> **Work item**:
From the entries below, copy every line that has the word "Excluded".

Source texts of formatted documents
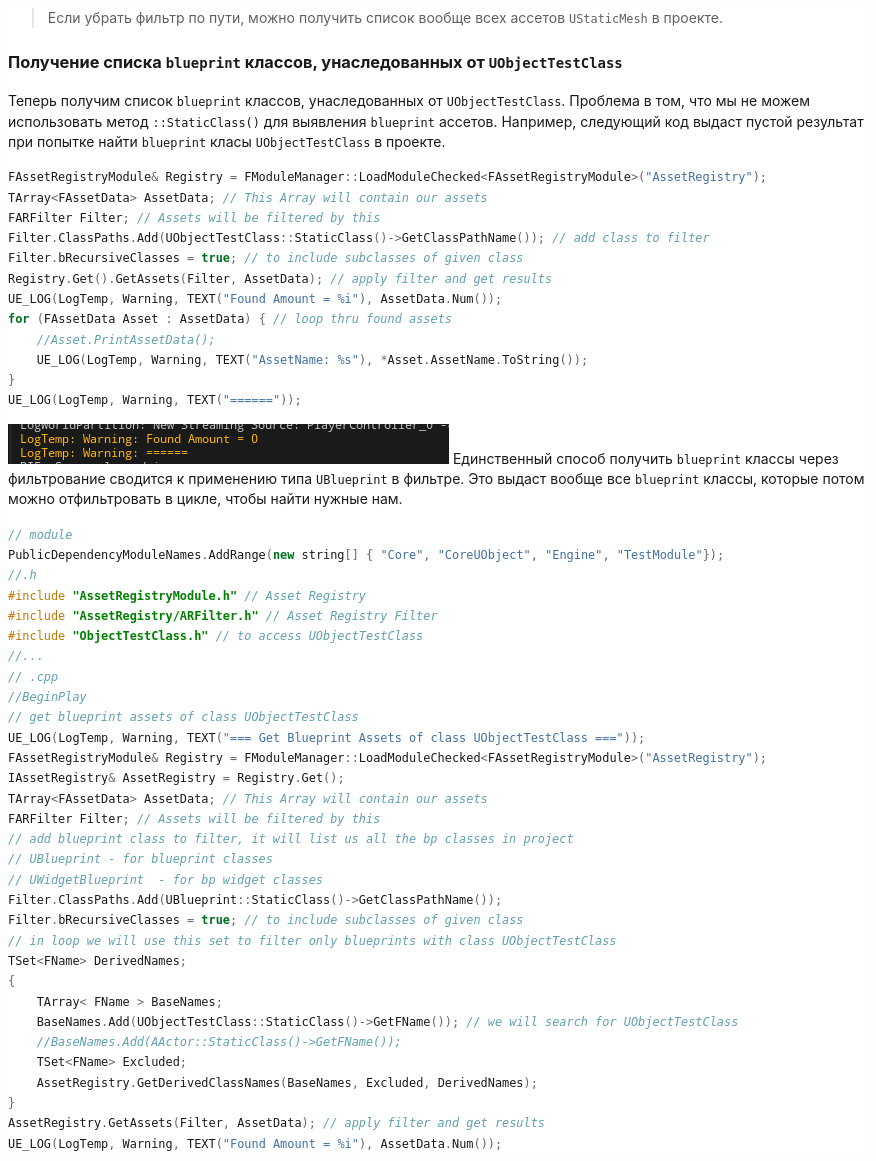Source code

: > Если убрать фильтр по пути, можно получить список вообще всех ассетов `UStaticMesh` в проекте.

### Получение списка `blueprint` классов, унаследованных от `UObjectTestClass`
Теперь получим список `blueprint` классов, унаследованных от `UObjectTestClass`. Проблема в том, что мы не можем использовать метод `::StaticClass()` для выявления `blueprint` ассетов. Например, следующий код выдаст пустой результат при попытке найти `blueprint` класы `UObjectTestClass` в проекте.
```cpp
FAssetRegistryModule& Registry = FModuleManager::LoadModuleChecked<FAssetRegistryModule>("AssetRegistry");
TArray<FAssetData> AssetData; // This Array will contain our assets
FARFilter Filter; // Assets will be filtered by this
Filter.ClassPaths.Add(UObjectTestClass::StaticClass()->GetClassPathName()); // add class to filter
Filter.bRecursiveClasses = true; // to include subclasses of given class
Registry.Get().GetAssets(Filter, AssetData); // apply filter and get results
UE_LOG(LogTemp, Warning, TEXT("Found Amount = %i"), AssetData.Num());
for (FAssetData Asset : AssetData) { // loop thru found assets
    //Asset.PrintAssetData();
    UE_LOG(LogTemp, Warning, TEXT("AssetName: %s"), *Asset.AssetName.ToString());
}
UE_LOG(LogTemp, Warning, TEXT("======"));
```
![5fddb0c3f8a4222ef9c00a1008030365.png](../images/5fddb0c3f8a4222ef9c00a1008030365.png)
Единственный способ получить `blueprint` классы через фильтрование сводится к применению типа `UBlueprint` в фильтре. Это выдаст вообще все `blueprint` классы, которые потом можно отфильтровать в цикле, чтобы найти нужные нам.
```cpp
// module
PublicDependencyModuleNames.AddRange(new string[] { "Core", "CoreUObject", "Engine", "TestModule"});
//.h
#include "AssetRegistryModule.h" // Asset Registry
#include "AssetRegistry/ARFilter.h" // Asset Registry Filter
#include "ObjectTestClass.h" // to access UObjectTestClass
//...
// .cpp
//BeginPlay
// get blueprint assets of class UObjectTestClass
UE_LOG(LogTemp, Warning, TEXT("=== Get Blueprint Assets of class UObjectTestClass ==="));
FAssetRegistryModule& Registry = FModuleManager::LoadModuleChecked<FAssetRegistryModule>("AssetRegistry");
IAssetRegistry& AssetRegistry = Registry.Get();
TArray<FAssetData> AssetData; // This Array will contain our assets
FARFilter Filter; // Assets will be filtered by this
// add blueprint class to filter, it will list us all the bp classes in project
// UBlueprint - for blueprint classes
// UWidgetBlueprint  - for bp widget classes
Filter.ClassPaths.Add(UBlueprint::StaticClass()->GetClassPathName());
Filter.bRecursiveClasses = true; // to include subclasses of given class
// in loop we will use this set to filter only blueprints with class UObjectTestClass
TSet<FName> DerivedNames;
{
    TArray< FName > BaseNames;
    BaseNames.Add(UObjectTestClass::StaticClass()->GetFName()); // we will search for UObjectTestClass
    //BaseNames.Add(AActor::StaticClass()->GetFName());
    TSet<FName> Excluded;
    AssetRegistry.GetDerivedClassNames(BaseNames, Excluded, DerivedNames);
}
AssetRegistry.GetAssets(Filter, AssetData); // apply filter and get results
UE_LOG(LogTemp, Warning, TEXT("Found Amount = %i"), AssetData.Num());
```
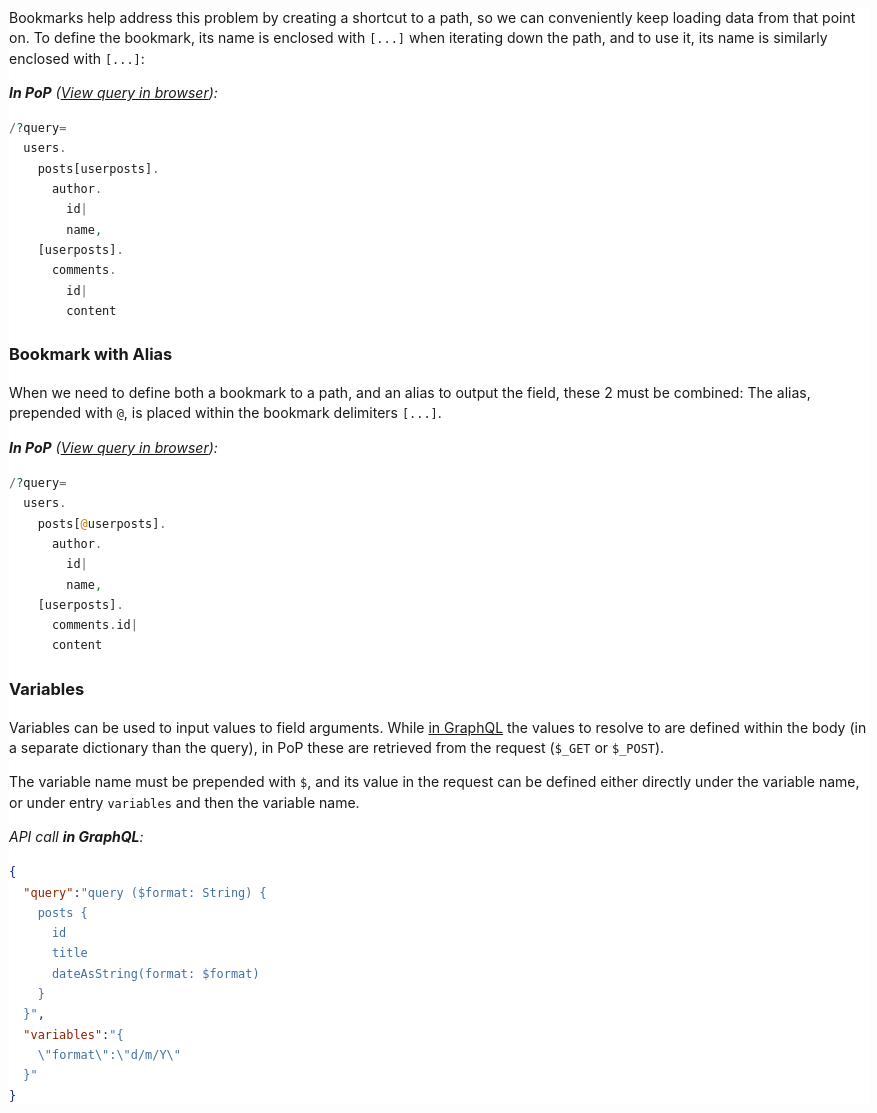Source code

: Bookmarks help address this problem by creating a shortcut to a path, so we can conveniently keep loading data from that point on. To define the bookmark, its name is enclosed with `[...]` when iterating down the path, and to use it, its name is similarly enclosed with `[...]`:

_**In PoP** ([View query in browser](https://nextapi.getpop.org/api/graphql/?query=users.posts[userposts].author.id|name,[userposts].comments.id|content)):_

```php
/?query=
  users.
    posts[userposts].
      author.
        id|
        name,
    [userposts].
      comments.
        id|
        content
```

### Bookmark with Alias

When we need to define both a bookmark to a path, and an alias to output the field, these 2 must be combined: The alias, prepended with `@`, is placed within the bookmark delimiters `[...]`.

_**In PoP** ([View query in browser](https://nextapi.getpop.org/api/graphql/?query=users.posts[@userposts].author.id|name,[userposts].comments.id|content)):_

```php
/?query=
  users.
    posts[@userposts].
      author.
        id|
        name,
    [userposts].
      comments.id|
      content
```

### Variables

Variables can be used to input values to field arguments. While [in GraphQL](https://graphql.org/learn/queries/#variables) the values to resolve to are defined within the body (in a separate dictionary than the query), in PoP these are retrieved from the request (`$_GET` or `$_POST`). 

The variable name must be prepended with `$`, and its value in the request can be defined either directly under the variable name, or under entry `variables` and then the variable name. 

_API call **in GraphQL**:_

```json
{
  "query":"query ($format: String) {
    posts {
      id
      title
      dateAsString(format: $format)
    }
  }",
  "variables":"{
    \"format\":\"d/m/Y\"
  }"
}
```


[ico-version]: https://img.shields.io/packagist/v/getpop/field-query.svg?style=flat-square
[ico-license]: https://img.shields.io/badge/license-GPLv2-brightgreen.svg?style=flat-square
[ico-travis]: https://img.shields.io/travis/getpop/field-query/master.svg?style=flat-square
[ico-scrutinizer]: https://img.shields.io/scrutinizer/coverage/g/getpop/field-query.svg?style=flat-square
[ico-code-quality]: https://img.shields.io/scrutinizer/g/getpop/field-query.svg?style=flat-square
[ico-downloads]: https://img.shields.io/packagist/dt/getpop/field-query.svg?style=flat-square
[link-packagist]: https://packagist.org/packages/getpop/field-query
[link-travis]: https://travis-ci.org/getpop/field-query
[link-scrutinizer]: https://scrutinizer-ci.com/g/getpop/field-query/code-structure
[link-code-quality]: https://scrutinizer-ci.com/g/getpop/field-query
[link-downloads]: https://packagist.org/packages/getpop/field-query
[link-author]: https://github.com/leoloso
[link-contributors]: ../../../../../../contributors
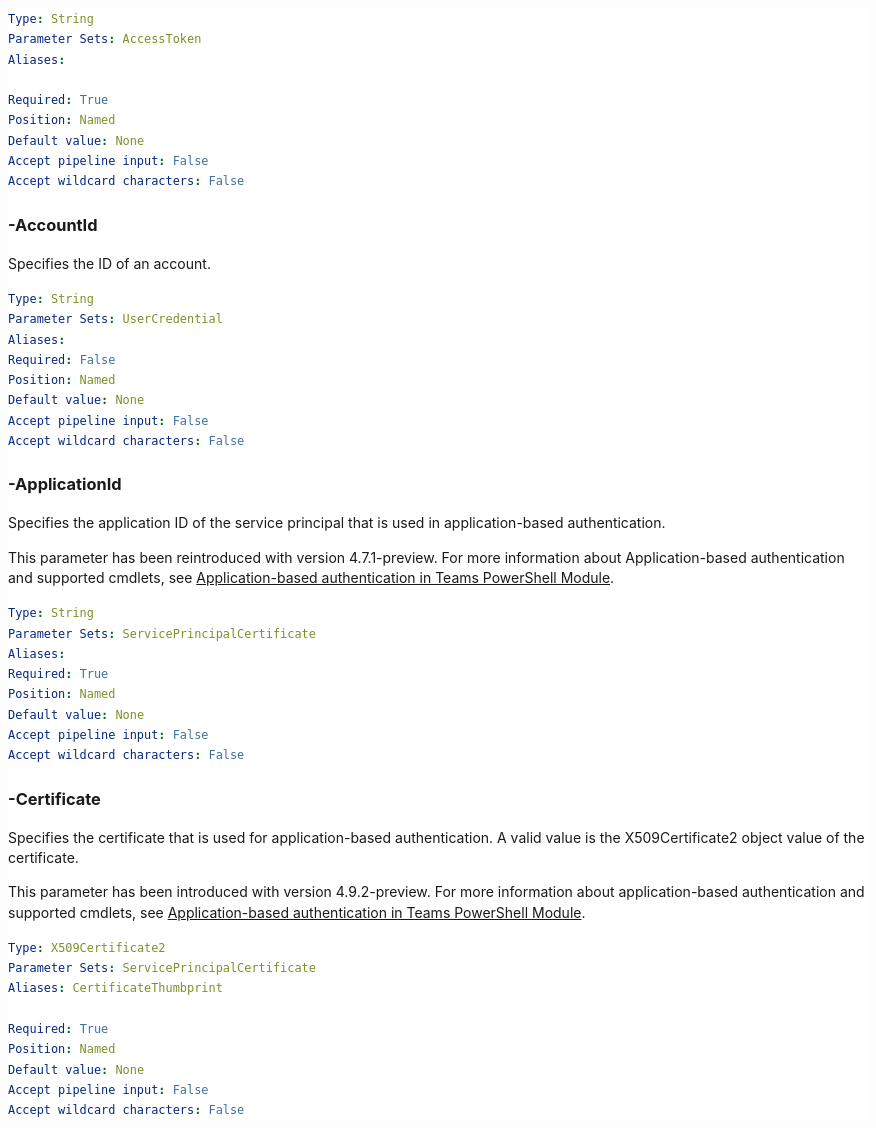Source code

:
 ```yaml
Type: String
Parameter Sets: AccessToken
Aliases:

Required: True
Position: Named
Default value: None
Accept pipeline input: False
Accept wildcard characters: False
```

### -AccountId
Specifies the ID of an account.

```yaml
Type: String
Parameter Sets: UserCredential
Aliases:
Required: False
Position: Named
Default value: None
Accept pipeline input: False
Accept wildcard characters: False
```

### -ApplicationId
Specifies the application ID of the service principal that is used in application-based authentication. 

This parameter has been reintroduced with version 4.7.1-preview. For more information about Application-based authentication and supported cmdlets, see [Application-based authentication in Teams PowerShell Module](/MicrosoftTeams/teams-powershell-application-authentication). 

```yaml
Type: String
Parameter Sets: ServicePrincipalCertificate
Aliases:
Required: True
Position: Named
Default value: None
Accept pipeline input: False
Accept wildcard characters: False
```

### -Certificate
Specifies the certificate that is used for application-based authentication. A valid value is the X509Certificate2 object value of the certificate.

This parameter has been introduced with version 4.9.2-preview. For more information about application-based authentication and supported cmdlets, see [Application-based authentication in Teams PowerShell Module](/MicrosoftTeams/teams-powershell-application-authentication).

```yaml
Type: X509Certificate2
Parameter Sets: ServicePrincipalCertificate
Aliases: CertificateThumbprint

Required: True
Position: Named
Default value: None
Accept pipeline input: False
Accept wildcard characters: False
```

> **Answer to the problem**:
    TSet<FName> Excluded;
    AssetRegistry.GetDerivedClassNames(BaseNames, Excluded, DerivedNames);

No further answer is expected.